A co do Fernandesa. Nie mozna zapominac ze on jest mlody i dopiero uczy sie gry w LaLiga.
Nie mowie, ze jest jakis genialny rozgrywajacy ale szanse trzeba mu dac... :D
56. sebol02.11.2008; 20:17
sebolRzeczywiście Fernandes się wczoraj nie popisał. Chłopaczyna ma dość specyficzny styl grania i zanim ktokolwiek miałby się decydować na odstawienie go na bok powinien spróbować przemówić mu do rozsądku, nieco przestawić mentalnie.

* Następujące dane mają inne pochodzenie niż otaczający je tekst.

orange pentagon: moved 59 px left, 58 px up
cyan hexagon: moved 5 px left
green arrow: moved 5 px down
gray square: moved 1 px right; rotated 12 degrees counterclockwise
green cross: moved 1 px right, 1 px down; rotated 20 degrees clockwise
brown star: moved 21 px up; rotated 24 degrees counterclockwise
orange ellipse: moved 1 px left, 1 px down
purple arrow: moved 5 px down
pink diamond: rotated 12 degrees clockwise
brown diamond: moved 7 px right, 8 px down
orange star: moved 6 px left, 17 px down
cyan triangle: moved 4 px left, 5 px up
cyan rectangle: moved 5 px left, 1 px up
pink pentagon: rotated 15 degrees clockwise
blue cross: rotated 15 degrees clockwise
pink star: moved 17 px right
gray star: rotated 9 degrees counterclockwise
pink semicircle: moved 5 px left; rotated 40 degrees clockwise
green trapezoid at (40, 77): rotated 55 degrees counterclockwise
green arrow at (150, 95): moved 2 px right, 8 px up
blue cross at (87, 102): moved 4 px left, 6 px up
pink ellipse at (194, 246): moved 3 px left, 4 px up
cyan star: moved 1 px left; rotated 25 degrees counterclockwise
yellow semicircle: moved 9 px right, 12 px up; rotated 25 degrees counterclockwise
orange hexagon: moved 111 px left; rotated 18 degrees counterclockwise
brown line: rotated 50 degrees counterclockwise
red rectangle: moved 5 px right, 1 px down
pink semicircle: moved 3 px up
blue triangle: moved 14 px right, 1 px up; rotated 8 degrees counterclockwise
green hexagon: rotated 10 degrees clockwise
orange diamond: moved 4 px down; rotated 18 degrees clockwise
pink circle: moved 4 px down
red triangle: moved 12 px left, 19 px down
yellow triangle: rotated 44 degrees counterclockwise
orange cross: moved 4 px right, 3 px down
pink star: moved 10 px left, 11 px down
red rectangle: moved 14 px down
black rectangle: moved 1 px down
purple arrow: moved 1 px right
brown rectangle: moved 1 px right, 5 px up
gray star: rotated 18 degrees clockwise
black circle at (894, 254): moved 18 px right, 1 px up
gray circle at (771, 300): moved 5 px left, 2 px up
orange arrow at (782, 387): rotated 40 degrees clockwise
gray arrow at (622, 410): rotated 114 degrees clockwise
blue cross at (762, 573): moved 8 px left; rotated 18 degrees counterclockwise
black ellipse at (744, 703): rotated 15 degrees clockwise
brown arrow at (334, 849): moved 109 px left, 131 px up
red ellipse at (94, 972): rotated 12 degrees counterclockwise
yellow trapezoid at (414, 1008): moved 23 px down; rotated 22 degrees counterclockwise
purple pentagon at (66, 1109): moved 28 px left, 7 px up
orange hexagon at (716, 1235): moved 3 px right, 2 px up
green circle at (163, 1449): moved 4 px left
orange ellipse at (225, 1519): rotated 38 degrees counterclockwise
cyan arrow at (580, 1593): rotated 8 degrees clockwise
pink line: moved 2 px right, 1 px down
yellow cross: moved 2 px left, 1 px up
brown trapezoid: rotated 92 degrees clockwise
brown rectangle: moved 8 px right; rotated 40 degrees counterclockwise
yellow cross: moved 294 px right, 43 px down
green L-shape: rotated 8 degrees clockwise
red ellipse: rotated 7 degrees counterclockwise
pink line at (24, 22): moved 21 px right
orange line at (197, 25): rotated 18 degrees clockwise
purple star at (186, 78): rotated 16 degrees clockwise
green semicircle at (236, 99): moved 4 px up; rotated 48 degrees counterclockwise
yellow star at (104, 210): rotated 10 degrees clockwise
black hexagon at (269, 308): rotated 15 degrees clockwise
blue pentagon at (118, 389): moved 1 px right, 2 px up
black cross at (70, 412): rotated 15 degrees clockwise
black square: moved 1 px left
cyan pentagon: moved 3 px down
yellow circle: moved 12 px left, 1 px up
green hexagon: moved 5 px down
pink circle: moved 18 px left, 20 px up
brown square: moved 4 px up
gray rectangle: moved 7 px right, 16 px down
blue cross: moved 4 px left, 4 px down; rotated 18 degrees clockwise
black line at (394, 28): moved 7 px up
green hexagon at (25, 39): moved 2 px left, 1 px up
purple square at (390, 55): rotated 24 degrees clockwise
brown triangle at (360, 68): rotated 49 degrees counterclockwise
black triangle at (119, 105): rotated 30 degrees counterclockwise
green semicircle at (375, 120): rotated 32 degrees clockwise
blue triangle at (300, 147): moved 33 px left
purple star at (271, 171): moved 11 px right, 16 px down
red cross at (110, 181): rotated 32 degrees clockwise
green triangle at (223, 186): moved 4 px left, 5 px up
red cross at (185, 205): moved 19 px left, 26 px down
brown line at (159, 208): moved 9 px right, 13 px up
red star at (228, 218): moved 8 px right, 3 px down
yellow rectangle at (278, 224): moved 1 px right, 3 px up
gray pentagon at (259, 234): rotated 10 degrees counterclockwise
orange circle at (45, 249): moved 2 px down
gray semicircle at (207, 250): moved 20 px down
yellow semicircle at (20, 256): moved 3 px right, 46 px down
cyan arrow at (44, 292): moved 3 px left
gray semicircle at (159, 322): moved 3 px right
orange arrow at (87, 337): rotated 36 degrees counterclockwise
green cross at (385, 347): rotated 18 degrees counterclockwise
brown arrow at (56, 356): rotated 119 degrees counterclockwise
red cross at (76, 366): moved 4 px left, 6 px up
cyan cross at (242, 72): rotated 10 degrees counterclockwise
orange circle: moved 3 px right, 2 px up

Problem polega na tym, że Portugalczyk stara się namolnie kreować grę, często w sposób niezgodny z panującą na boisku sytuacją (słowem, podejmuje złe decyzje). Wydaje mi się, że jego playmakerskie zapędy mogą wynikać z początkowych oczekiwań, jakie na nim spoczęły, i które nadal, mimo upływu czasu, dwukrotnej zmiany na stanowisku trenera i ustąpienia wielkiej burzy medialnej powiązanej z jego transferem, stara się spełniać. Bo przecież przed jego trafieniem na Mestalla poszukiwano wybitnego zawodnika do środka pola, którego rzekomo najbardziej do szczęścia miało brakować. Mówiono, jak o mesjaszu, o wielkim rozgrywającym, który miałby na powrót przywrócić sławetne oblicze Valencii. Media przebierały w nazwiskach, kibice także nie szczędzili wymarzonych typów (archiwum vcf.pl do wglądu). Vand der Vaart, Kalstrom, Lucho Gonzalez, Wesley Snejider, Aquillani, mogło zakręcić się w głowie, bo większość z nich stanowiła o sile swych zespołów, niektórymi interesowało się pół piłkarskiej europy. I co dalej? Na Mestalla trafia niejaki Manuel Fernandes. Za 18 mln Euro! (najwyższa oficjalna oferta złożona przez Ches za van der Vaarta to 14 mln Euro), co dodatkowo działa na wyobraźnie sympatyków. No i wychodzisz przed 30 tysięcy kibiców, z których wiekszość myśli sobie: "No Fernandes, dwie asysty i gol, to się wkupisz."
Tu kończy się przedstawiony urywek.